Actions to take >>
A: In the post about importing Outlook contacts into a scheduler, what kind of file does the writer export from Outlook first?
B: Say whether each statement agrees with the post about importing Outlook contacts into a scheduler, answering yes or no and quoting the words that decide it: (i) The writer turns the CSV file into an XML file and a database table. (ii) The writer wrote one WCF method that handles both downloading and uploading the file. (iii) The contacts XML file was copied to a Contacts folder in the ClientBin directory.
C: Pick up the post about importing Outlook contacts into a scheduler from its last line and keep writing it.

*** Page excerpt ***

I have been playing with my Outlook like scheduler lately and added the capability to import contacts from Outlook itself. I just output a CSV file from Outlook and then convert the CSV file into an XML and a data base table (for a future version). I then wrote a WCF method to download and another to upload the file as I wanted the user of my Contact view to be able to edit the contents. I
copied the contacts XML file to a Contacts folder in my ClientBin directory (IIS Virtual)

*** End of Page excerpt ***
*** Dataset records ***

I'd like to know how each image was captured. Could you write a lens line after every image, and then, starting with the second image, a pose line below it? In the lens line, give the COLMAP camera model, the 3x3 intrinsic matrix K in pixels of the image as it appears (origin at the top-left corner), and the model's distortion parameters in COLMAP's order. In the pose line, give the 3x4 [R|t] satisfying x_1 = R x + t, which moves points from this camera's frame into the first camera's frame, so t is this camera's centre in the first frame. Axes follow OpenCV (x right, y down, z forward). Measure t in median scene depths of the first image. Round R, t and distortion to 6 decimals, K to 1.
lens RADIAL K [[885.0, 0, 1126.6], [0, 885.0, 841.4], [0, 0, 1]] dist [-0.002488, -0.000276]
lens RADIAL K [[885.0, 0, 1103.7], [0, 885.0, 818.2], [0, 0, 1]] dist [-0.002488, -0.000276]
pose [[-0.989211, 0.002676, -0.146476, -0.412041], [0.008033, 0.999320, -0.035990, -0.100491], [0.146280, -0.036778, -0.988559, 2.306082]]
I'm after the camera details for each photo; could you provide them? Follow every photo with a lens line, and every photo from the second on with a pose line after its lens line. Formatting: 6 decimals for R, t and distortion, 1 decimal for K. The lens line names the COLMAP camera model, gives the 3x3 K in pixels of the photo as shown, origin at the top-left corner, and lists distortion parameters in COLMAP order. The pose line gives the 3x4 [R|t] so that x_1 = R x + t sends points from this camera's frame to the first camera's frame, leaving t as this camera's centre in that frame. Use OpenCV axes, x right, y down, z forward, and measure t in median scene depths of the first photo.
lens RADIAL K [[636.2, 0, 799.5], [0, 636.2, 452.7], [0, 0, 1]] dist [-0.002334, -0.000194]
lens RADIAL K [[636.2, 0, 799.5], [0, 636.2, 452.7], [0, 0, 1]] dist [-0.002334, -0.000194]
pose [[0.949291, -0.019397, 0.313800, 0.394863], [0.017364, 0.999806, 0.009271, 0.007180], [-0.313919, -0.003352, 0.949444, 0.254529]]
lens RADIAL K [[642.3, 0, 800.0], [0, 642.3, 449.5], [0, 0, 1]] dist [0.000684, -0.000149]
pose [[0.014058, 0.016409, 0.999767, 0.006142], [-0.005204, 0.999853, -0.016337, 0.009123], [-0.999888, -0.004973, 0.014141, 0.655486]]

*** End of Dataset records ***

Answers by item number >>
A: A CSV file.

B:
(i) Yes: "convert the CSV file into an XML and a data base table (for a future version)"
(ii) No: "I then wrote a WCF method to download and another to upload the file"
(iii) Yes: "copied the contacts XML file to a Contacts folder in my ClientBin directory (IIS Virtual)"

C:
My simple interface looks like:
public interface ISchedulerServices
{
[OperationContract]
string GetContactsXML(string use);
[OperationContract]
void SaveContactsXML(string newXML);
}
of course both of these methods need to know the location of the XML file that contains the contacts. I had to find a way to access the HTTP context from the implementation of these methods as my service is IIS hosted. I accomplished this by adding the following decoration to my implementation:
[AspNetCompatibilityRequirements(RequirementsMode = AspNetCompatibilityRequirementsMode.Allowed)]
and to the web.config:
this I inserted right after the behaviors section so the looks like:
<system.servicemodel>
<behaviors>
<servicebehaviors>
<behavior name="SchedulerV4.Web.SchedulerServicesBehavior">
<servicemetadata httpgetenabled="true">
<servicedebug includeexceptiondetailinfaults="true">
</behavior>
</servicebehaviors>
</behaviors>
<servicehostingenvironment aspnetcompatibilityenabled="true">
<services>
<service behaviorConfiguration="SchedulerV4.Web.SchedulerServicesBehavior>
NOTE: I realize that there is a project option called Siverlight enabled WCF service but I had problems with the code it produced and these steps are pretty easy.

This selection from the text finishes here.